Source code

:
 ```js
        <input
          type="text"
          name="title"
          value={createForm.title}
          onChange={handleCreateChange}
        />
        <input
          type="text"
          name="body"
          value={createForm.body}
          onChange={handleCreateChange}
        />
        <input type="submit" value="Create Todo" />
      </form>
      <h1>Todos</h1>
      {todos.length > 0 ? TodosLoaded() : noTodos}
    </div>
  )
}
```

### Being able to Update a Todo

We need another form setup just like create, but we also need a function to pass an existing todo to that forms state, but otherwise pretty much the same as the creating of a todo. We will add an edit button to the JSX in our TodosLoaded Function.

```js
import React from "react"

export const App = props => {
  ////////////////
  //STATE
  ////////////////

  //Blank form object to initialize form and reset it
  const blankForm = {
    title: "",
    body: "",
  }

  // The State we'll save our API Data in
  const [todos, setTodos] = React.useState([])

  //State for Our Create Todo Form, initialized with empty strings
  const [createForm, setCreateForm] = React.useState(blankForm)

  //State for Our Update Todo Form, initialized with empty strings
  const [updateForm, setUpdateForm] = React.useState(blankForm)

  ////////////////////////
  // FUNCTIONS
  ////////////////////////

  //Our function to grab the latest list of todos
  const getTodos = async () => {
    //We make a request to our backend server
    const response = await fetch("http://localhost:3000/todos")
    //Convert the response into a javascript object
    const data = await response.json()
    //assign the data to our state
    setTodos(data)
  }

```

━━━━━━━━

Your instructions: Write out the records above exactly as given.

The completed task:
Source code

:
 ```js
        <input
          type="text"
          name="title"
          value={createForm.title}
          onChange={handleCreateChange}
        />
        <input
          type="text"
          name="body"
          value={createForm.body}
          onChange={handleCreateChange}
        />
        <input type="submit" value="Create Todo" />
      </form>
      <h1>Todos</h1>
      {todos.length > 0 ? TodosLoaded() : noTodos}
    </div>
  )
}
```

### Being able to Update a Todo

We need another form setup just like create, but we also need a function to pass an existing todo to that forms state, but otherwise pretty much the same as the creating of a todo. We will add an edit button to the JSX in our TodosLoaded Function.

```js
import React from "react"

export const App = props => {
  ////////////////
  //STATE
  ////////////////

  //Blank form object to initialize form and reset it
  const blankForm = {
    title: "",
    body: "",
  }

  // The State we'll save our API Data in
  const [todos, setTodos] = React.useState([])

  //State for Our Create Todo Form, initialized with empty strings
  const [createForm, setCreateForm] = React.useState(blankForm)

  //State for Our Update Todo Form, initialized with empty strings
  const [updateForm, setUpdateForm] = React.useState(blankForm)

  ////////////////////////
  // FUNCTIONS
  ////////////////////////

  //Our function to grab the latest list of todos
  const getTodos = async () => {
    //We make a request to our backend server
    const response = await fetch("http://localhost:3000/todos")
    //Convert the response into a javascript object
    const data = await response.json()
    //assign the data to our state
    setTodos(data)
  }

```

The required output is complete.